Extracted page text data:
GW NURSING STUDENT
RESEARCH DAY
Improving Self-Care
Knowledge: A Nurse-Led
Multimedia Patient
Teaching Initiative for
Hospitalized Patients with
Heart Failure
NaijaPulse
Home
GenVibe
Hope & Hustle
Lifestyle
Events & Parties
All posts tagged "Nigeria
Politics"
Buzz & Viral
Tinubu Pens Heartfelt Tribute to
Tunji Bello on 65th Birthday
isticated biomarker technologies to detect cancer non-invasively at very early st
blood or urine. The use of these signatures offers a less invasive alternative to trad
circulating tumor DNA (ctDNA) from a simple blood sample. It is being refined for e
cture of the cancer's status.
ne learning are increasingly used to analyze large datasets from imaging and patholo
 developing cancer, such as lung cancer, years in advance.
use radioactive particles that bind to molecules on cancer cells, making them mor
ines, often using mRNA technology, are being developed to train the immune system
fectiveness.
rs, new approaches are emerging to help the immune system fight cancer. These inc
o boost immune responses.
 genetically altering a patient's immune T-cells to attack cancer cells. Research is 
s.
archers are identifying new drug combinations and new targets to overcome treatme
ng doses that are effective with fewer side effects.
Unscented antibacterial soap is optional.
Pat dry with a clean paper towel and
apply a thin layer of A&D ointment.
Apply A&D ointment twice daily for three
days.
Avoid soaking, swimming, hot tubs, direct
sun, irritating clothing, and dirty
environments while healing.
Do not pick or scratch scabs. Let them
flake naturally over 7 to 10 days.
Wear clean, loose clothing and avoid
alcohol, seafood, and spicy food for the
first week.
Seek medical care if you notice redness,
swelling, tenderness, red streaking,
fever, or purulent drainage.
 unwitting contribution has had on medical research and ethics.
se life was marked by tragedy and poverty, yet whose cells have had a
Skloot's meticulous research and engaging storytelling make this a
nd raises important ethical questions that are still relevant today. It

-- What is needed --
Which lines should be output? Exactly those from the first line of the data through the line containing "fectiveness.", inclusive.

-- Answer section --
GW NURSING STUDENT
RESEARCH DAY
Improving Self-Care
Knowledge: A Nurse-Led
Multimedia Patient
Teaching Initiative for
Hospitalized Patients with
Heart Failure
NaijaPulse
Home
GenVibe
Hope & Hustle
Lifestyle
Events & Parties
All posts tagged "Nigeria
Politics"
Buzz & Viral
Tinubu Pens Heartfelt Tribute to
Tunji Bello on 65th Birthday
isticated biomarker technologies to detect cancer non-invasively at very early st
blood or urine. The use of these signatures offers a less invasive alternative to trad
circulating tumor DNA (ctDNA) from a simple blood sample. It is being refined for e
cture of the cancer's status.
ne learning are increasingly used to analyze large datasets from imaging and patholo
 developing cancer, such as lung cancer, years in advance.
use radioactive particles that bind to molecules on cancer cells, making them mor
ines, often using mRNA technology, are being developed to train the immune system
fectiveness.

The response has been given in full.